WORK TASK: Which lines in the data below contain the word "index"? Pull each of them out.

THE DATA:

============

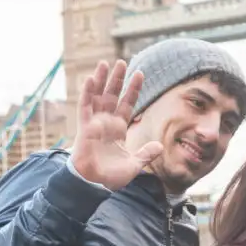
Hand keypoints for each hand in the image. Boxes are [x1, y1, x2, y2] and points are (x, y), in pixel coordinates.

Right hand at [70, 59, 163, 190]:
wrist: (93, 184)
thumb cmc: (110, 176)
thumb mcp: (134, 165)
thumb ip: (146, 154)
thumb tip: (160, 146)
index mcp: (118, 129)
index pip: (127, 104)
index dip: (133, 89)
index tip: (140, 74)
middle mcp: (107, 122)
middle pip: (113, 95)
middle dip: (118, 79)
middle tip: (122, 62)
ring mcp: (95, 123)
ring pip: (98, 96)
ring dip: (101, 80)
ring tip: (106, 63)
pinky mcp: (85, 127)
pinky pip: (85, 106)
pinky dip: (88, 92)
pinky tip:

============

RESPONSE BOX:
index mcp: (118, 129)
index pip: (127, 104)
index dip: (133, 89)
index tip: (140, 74)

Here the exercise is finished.